Angelo Guiducci (#27)
Guiducci ha sottolineato la spettacolarità della partenza in linea, giudicata divertentissima, e il fascino delle dune finali, tra le più suggestive dell’intera esperienza. Per lui, probabilmente, è stata la tappa più bella di questa edizione.
Daniela Itri (#75) – istruttrice di indoor cycling
Abituata a creare in sala atmosfere, paesaggi e musica, Itri ha raccontato come nel deserto tutto sia reale e amplificato. Pedalare nel nulla la mette di fronte alla propria forza, alle gambe e alla testa. L’arrivo al Tembaine l’ha profondamente commossa: ha vissuto la tappa anche come un messaggio ai propri allievi, per dimostrare che una sfida così è possibile con testa, cuore e gambe. In rappresentanza della Fitness Suite, ha ribadito come il giusto allenamento possa rendere accessibile un’esperienza di questo tipo.
Simone Mazzocco (#92) – ciclista su strada
Mazzocco ha messo in evidenza il contrasto tra ciclismo su strada e mountain bike, reso ancora più netto in un ambiente dove il terreno cambia continuamente: sabbia, asfalto, pietraie. Secondo lui la tappa di oggi non è stata la più difficile, complice il chilometraggio più contenuto e un sand factor relativamente basso, che ha permesso una migliore gestione della batteria in molti tratti. Resta però un’esperienza unica che richiede una preparazione tecnica ancora più che fisica.
Cristiano Paoluzzi
Con un passato nel surf e nel triathlon e numerosi Ironman alle spalle, Paoluzzi è al Tembaine Desert Rally per preparare una nuova sfida ma anche per vivere un’avventura di coppia. Consiglia senza esitazioni un’esperienza così diversa dal quotidiano: dormire sulla sabbia, poi in una suite, arrivare a mangiare una pizza piena di sabbia, tutto entra a far parte del racconto personale. Un viaggio che, a suo dire, ti cambia.
Jader Giraldi
Per Giraldi questa tappa è stata fondamentale sotto il profilo della navigazione. I professionisti cercano di accorciare la traccia, ma il deserto, spiega, va ascoltato: serve pazienza per trovare la strada giusta, che non coincide sempre con quella più breve. Qui, aggiunge, si entra nel Sahara profondo, tra dune alte, luce gialla e la sensazione di trovarsi in un altro spazio-tempo.
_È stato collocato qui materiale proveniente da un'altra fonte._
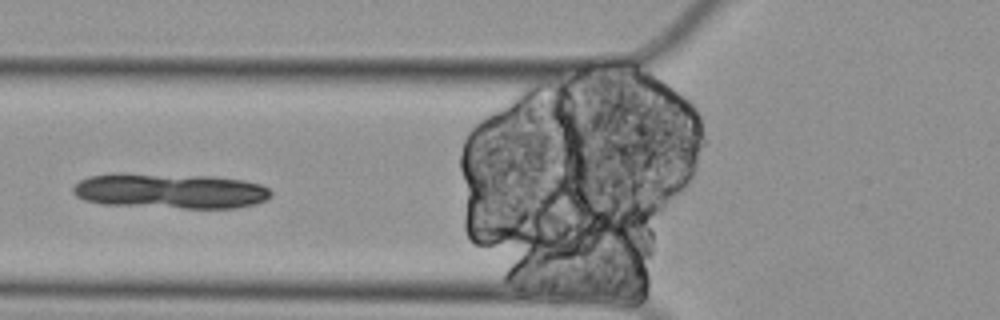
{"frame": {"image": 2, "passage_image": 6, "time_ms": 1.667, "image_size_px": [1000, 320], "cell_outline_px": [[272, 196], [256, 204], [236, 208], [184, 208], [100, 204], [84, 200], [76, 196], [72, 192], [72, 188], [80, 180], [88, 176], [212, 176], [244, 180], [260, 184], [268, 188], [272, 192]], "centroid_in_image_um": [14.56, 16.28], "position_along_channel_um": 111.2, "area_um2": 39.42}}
Risultati di giornata: Rally e Desert
Nella Categoria Rally il successo di tappa porta la firma di Mirko Pirazzoli, autore di una prova lucida e concreta. Alle sue spalle si è piazzato Francesco Rento, mentre il terzo gradino del podio è andato a Daniele Braidot.
Nella Categoria Desert il protagonista di giornata è stato invece Alessandro Gambino, che ha conquistato la vittoria davanti ad Angelo Guiducci. Terza posizione per Massimo De Bertolis, autore di una prestazione solida e costante che gli ha permesso di completare il podio.
Il patto con il Sahara
La quarta tappa resterà impressa nella memoria dei partecipanti come la tappa del silenzio che parla e delle emozioni che salgono alla gola. Il Tembaine si è svelato lasciando un segno profondo, destinato a rimanere dentro ogni rider.
Nel Sahara, oggi, si è stretto idealmente un patto con ciascun partecipante: chi entra qui dentro non ne esce più uguale. Domani si riparte, perché il viaggio nel deserto continua.